> **Text extract**
Good morning edges and accelerations of forces and consistencies,
This week, we are back with the second of a longer series of newsletters experimenting with one of the key processes involved in the ways that living beings engage with creative processes: “Blocking.”
Last week, we offered a general introduction to this practice – starting with our creative transformation of Deleuze and Guattari’s own concept of Blocking: “ N minus 1” (or: “N-1”). Which we dug into and developed in our previous series on their book A Thousand Plateaus – Volumes 206, 207, 208).
We ended the newsletter with a simple version of this process that focused on experimental making and iteration involved in this process (a big thanks to those who shared their experiments with us):
The Blocking Process (the simple version):
“Block These”
Isn’t the fourth step wonderful: “Block these”.
Two words. That’s it. Just “block these”.
But what does this really mean – what exactly are we blocking?
And why, of all the possible things we could do to begin a creative process, do we want to start with a negative and subtractive process?
These are two critical questions – let's tackle them in reverse order: What blocking is and why we do it is not entirely obvious or consistent with most of the advice out there about how to begin a creative process. In fact, this approach is quite a counterintuitive approach to developing a creative practice because it begins by subtracting or removing something.
Traditionally, most creative approaches begin in an additive and expansive fashion: The now ubiquitous Double Diamond approach starts with exploring an issue in a wide and deep manner. Other classical approaches begin with Brain Storms and Brain Dumps – getting lots of options on the table. And the much hyped approach of Design Thinking begins with expansive practices of Empathizing and Exploring. Even looking at other more tangential practices to creativity, like the wonderfully comforting Cynefin Framework, nowhere in their charmingly curt list of “probe-sense-respond” or “sense-analysis-respond” etc., do we find any key role for the negative.
And all of this makes intuitive sense – after all, if we are trying to do something new and different, it feels like we need to get expansive early on – to explore and add new ideas, tools, and concepts to the mix. This is reflected in the arguments made for these approaches: we should begin by gaining a broader perspective (divergent thinking), empathizing and understanding, and then we can converge on a solution (convergent thinking).
But, all these approaches begin from a set of unexamined beliefs – that we (1) start from a neutral place, (2) act without bias, and (3) can move freely to wherever our spontaneously arising ideas take us. But these assumptions constitute a problematic illusion that stops creative processes from even beginning.

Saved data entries
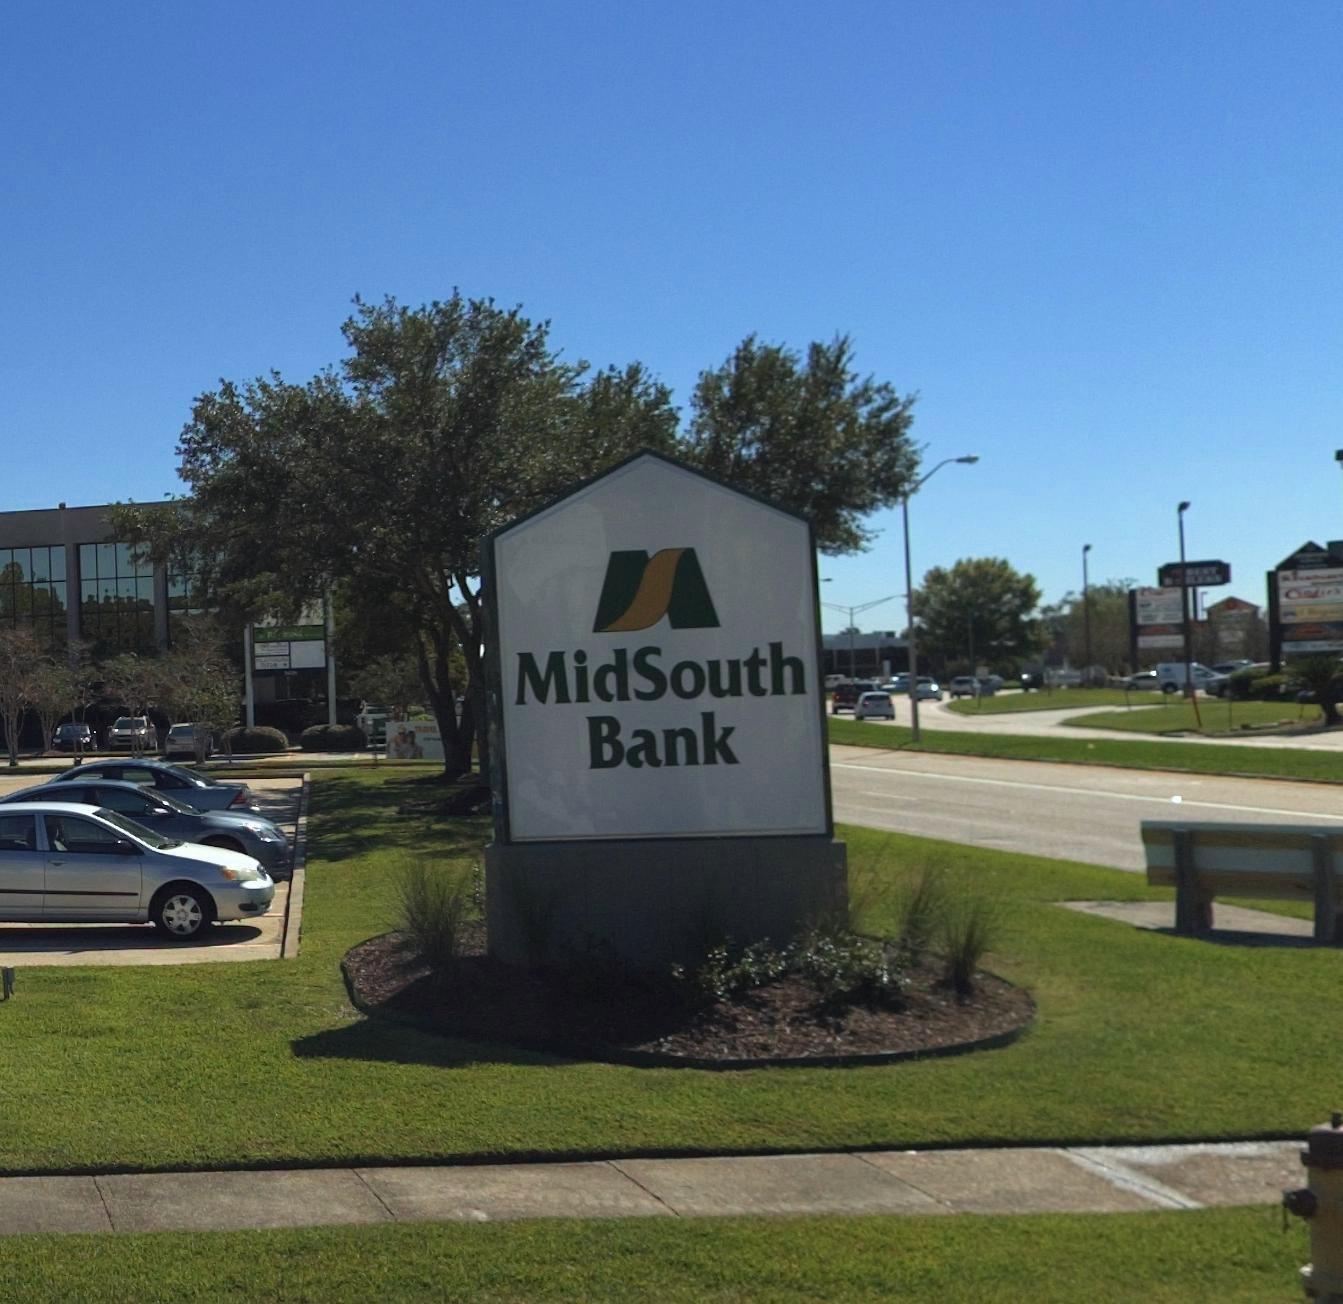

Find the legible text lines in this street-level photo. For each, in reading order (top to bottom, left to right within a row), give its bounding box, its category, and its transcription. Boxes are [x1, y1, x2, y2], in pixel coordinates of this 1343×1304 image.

[586, 544, 726, 636] None: M
[510, 637, 811, 710] BusinessName: MidSouth
[582, 708, 747, 773] BusinessName: Bank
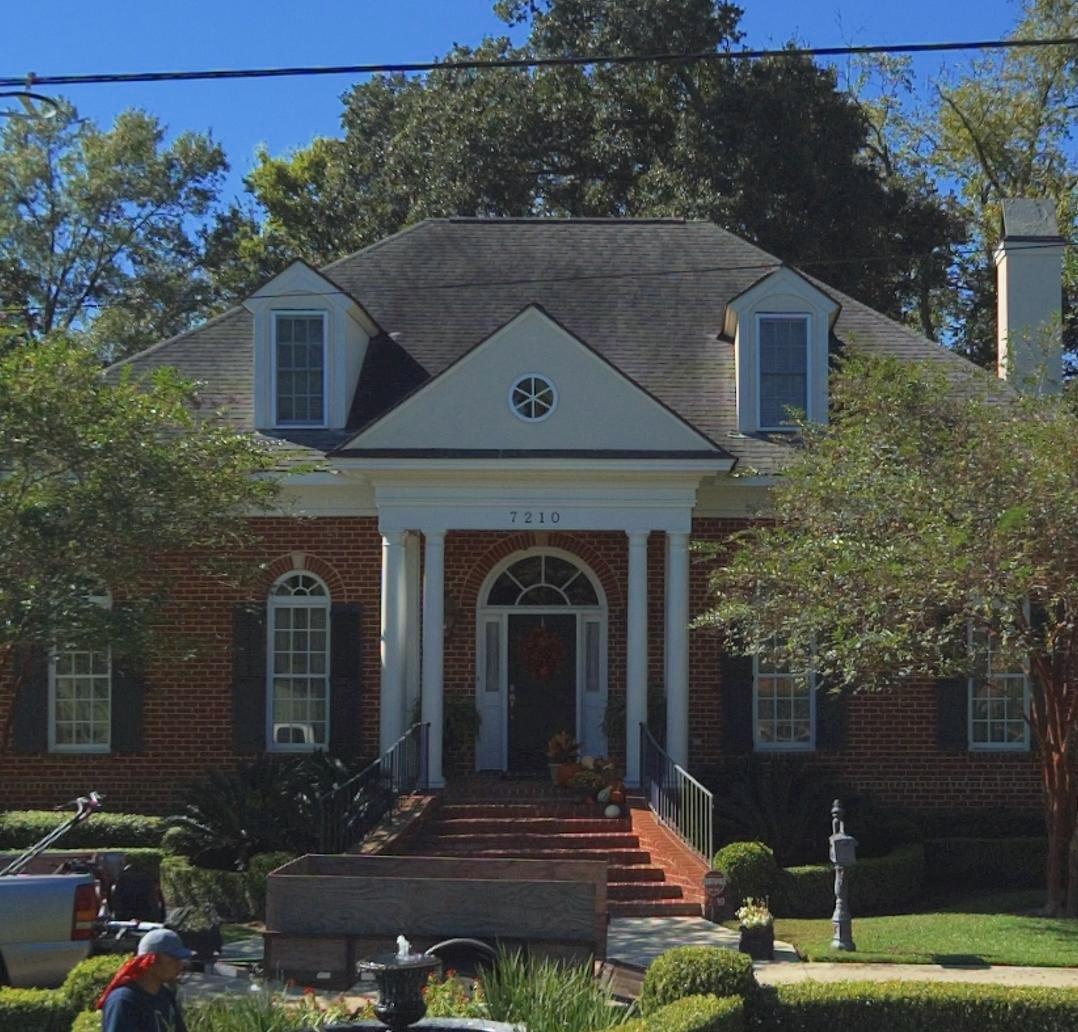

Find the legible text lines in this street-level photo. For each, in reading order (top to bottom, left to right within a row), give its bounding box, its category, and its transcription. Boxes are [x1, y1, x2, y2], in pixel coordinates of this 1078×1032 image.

[510, 510, 560, 524] StreetNumber: 7210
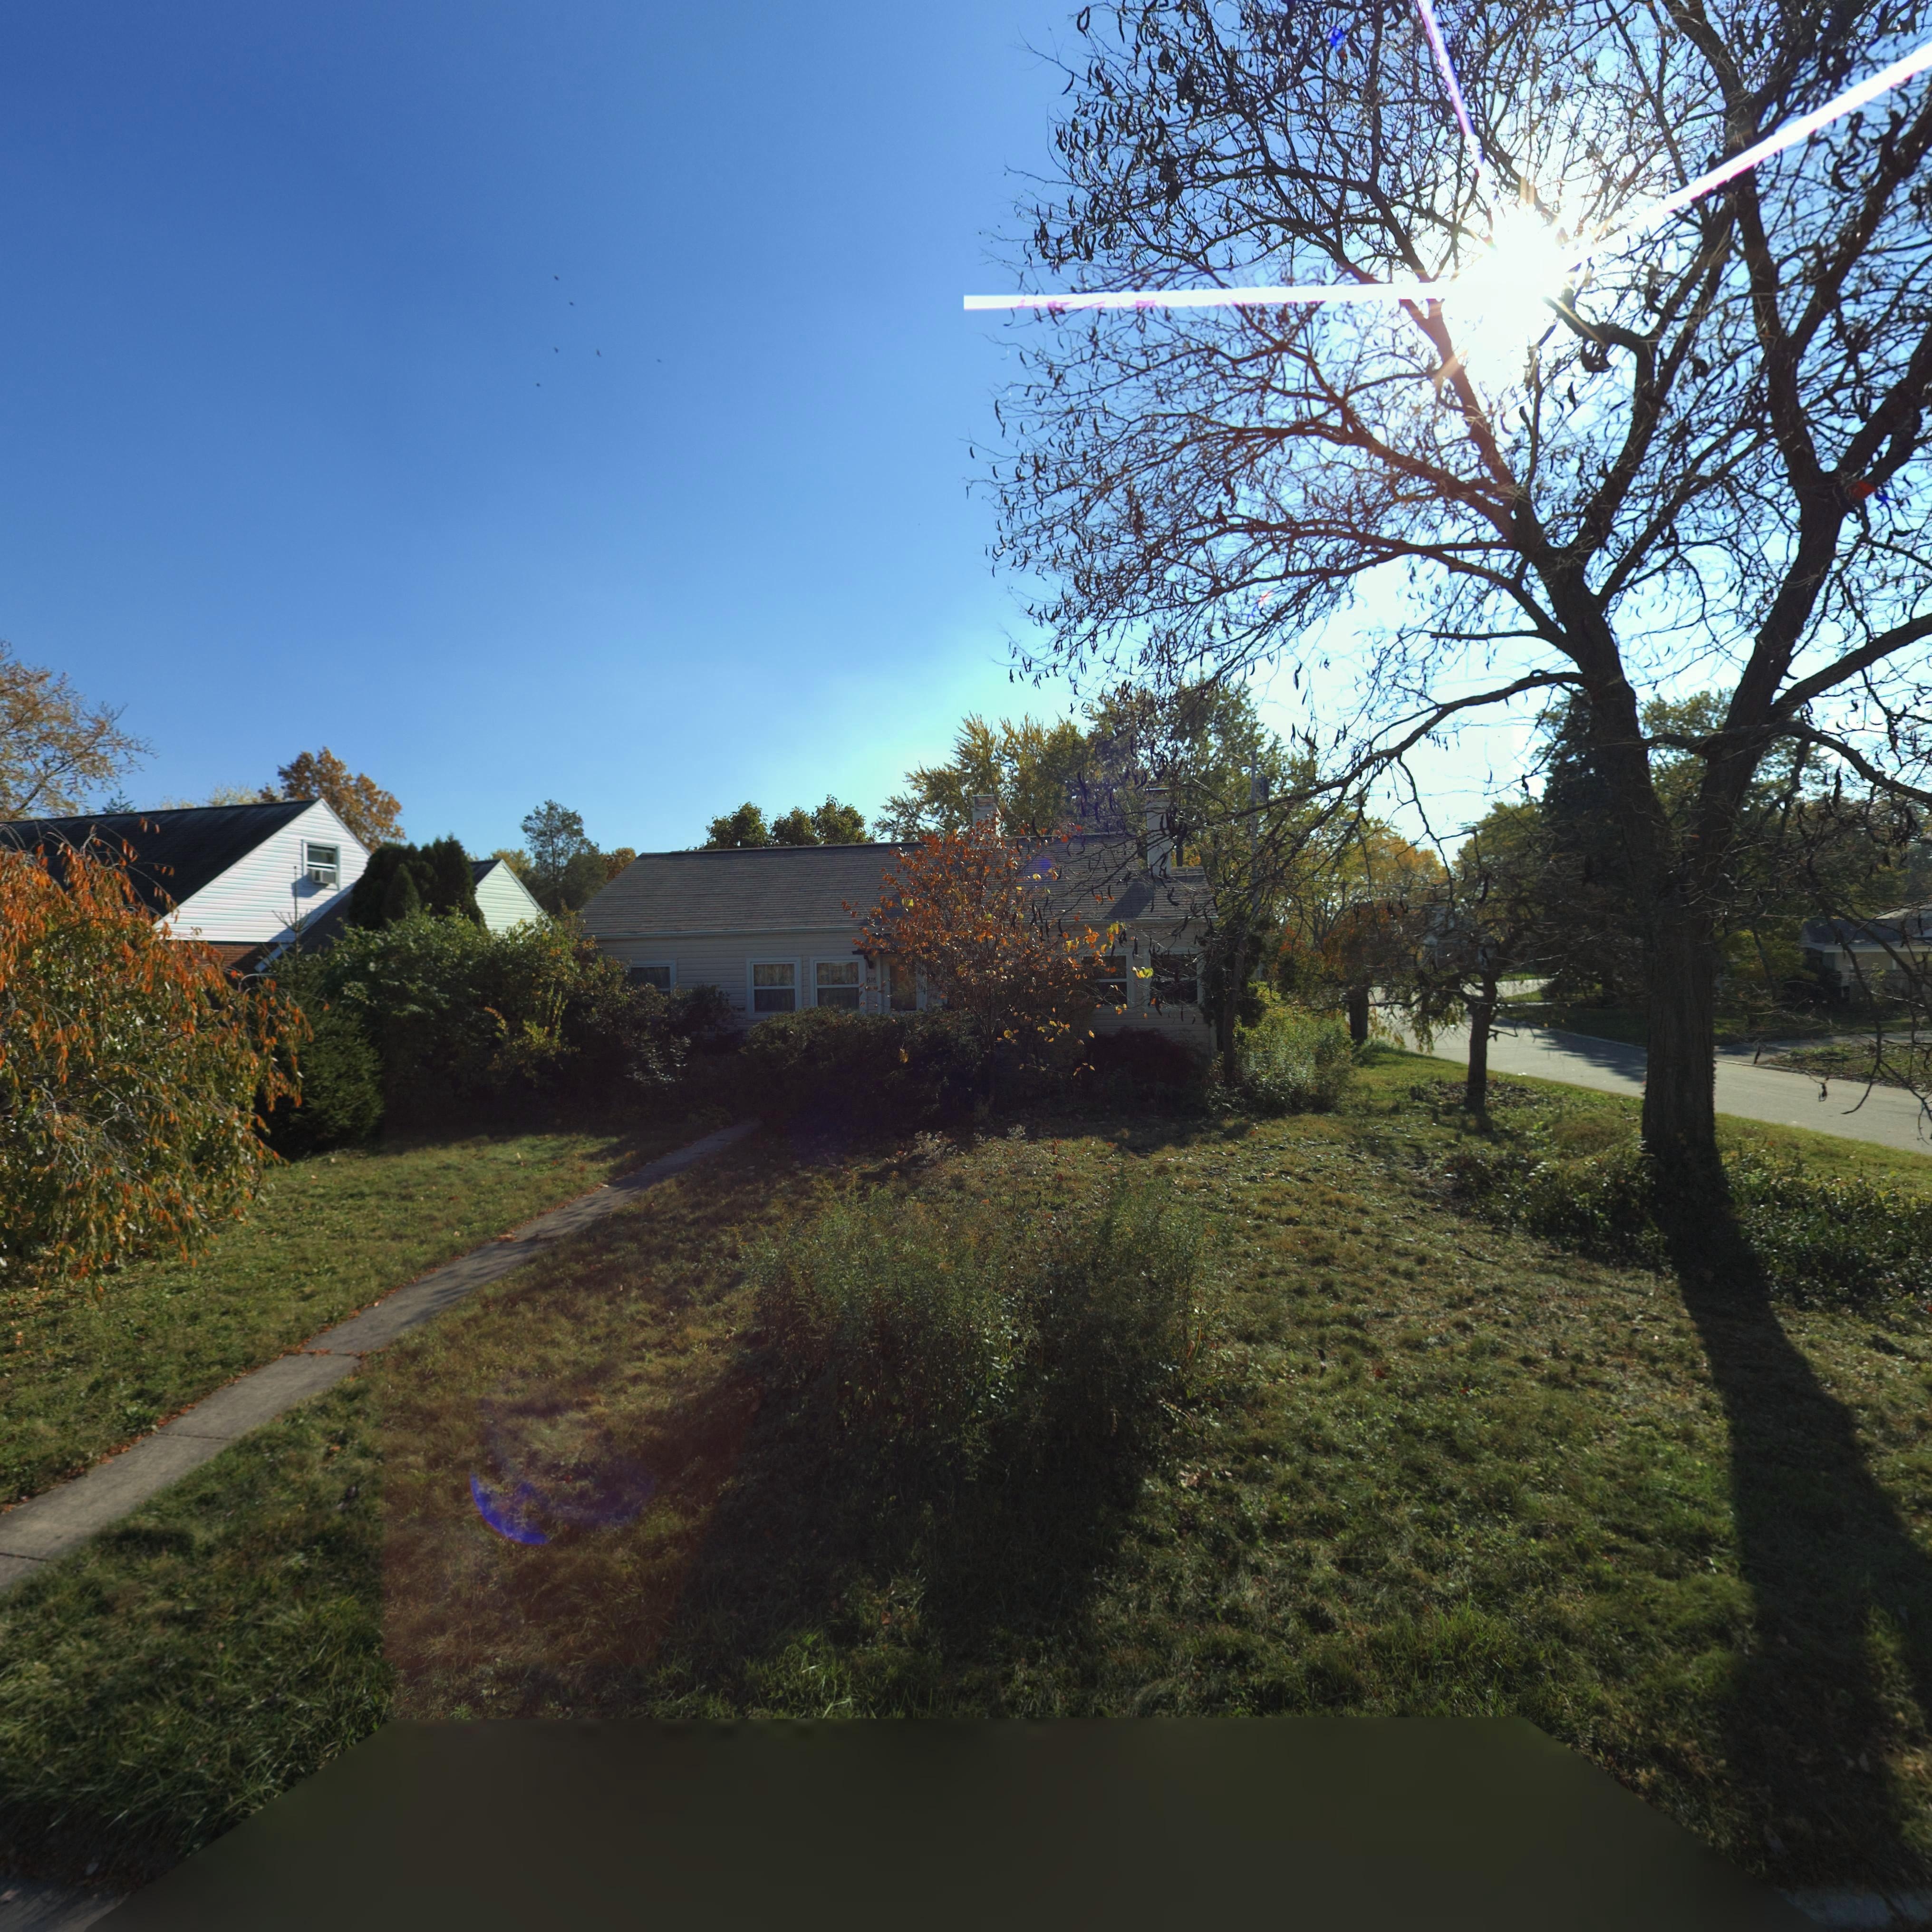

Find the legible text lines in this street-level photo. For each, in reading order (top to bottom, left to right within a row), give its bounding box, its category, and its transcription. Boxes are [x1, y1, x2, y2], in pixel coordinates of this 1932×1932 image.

[866, 976, 877, 984] StreetNumber: 616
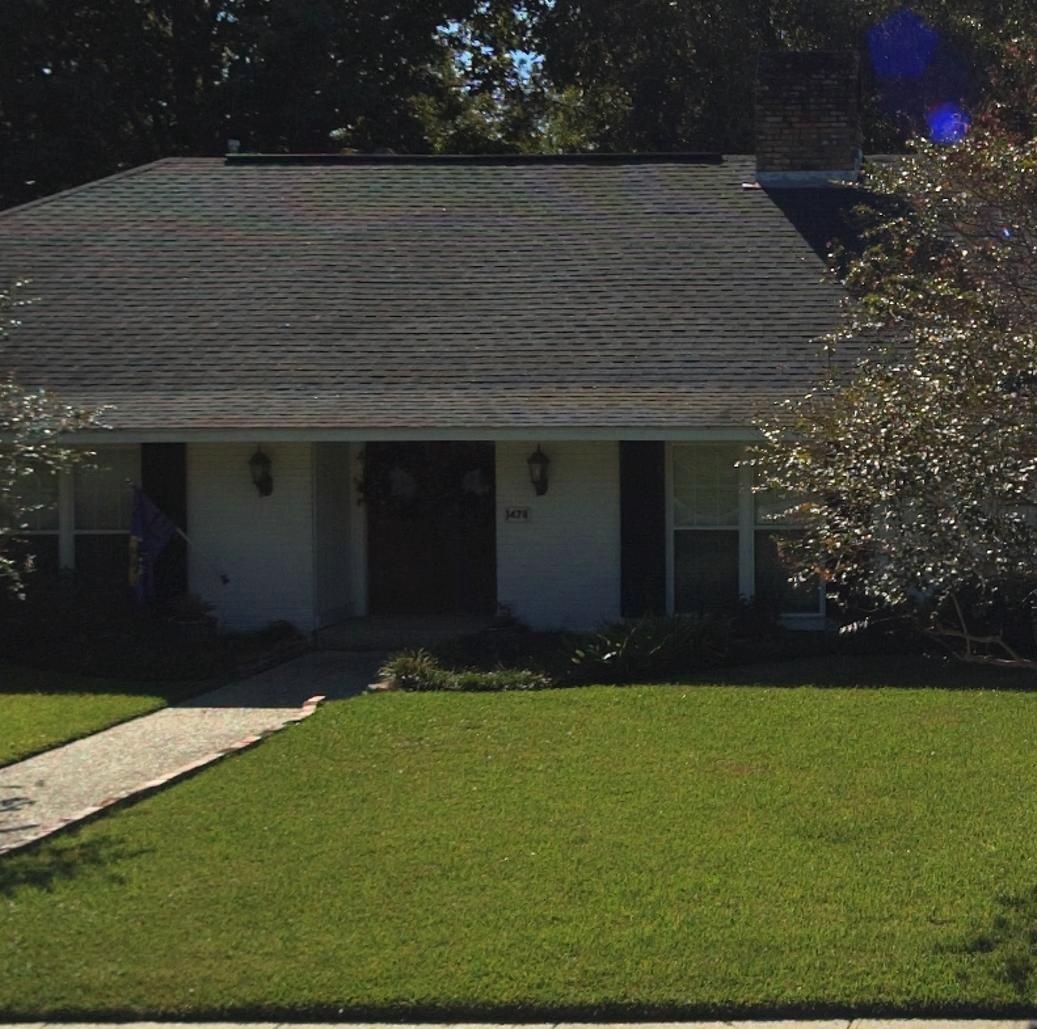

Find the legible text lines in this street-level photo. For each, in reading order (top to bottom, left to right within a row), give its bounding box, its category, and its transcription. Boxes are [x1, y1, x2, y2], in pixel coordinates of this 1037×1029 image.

[503, 507, 530, 523] StreetNumber: 1478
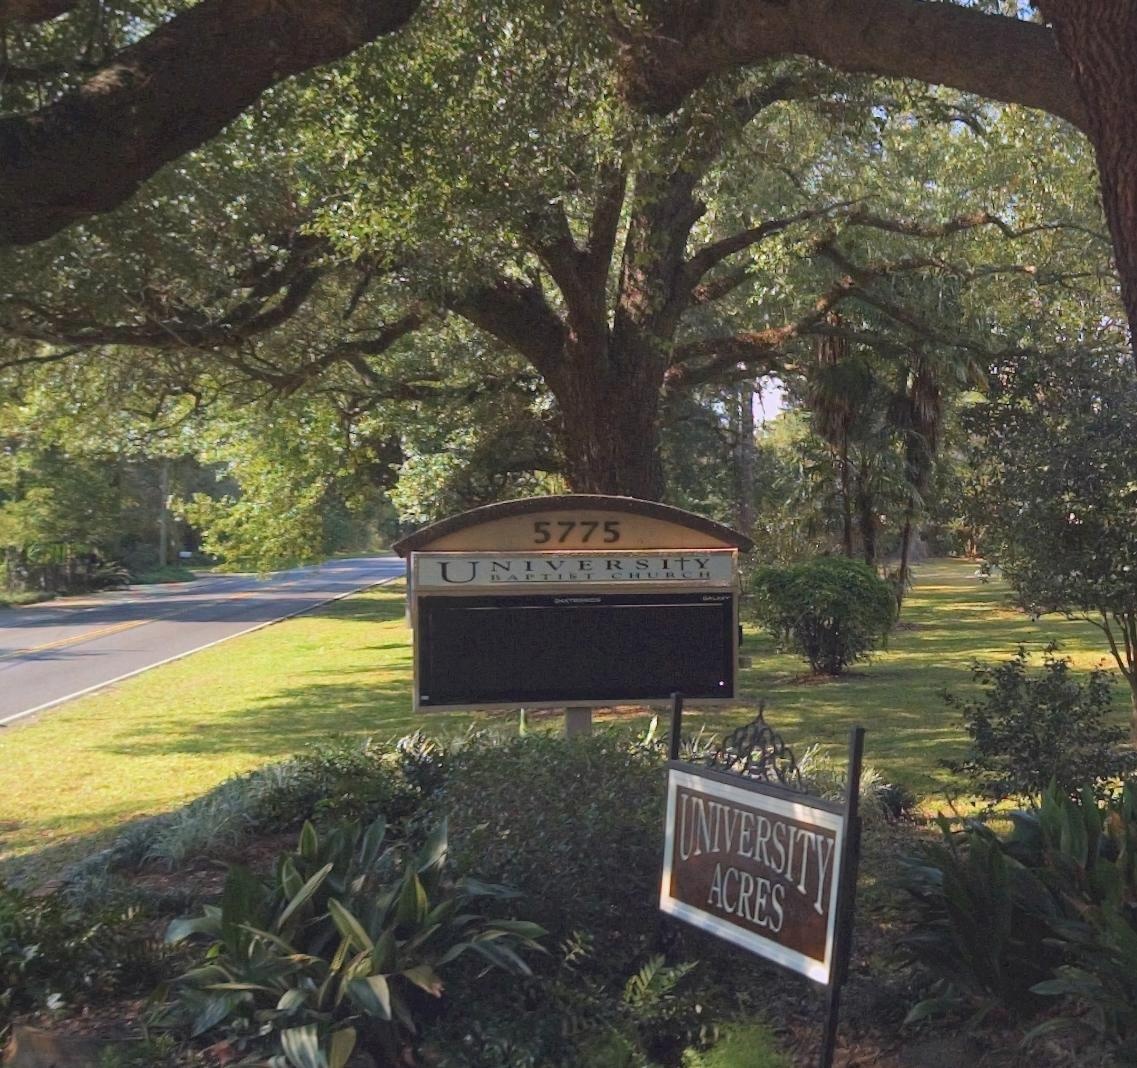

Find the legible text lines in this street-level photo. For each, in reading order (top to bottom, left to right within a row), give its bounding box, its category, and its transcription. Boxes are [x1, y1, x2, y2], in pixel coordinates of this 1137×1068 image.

> **Tasks and exercises**
[a] Answer these questions about the newsletter on blocking:
(i) Which concept of Deleuze and Guattari does the newsletter's version of Blocking creatively transform?
(ii) How many words make up the fourth step of the simple Blocking Process, and what are they?
(iii) What does the Double Diamond approach start with?
[b] List every creative approach or framework named in the paragraph of the newsletter on blocking that begins "Traditionally, most creative approaches".

> **Responses to the exercise**
[a]
(i) "N minus 1" (or "N-1")
(ii) Two words: "Block these"
(iii) Exploring an issue in a wide and deep manner

[b]
Double Diamond
Brain Storms
Brain Dumps
Design Thinking
Cynefin Framework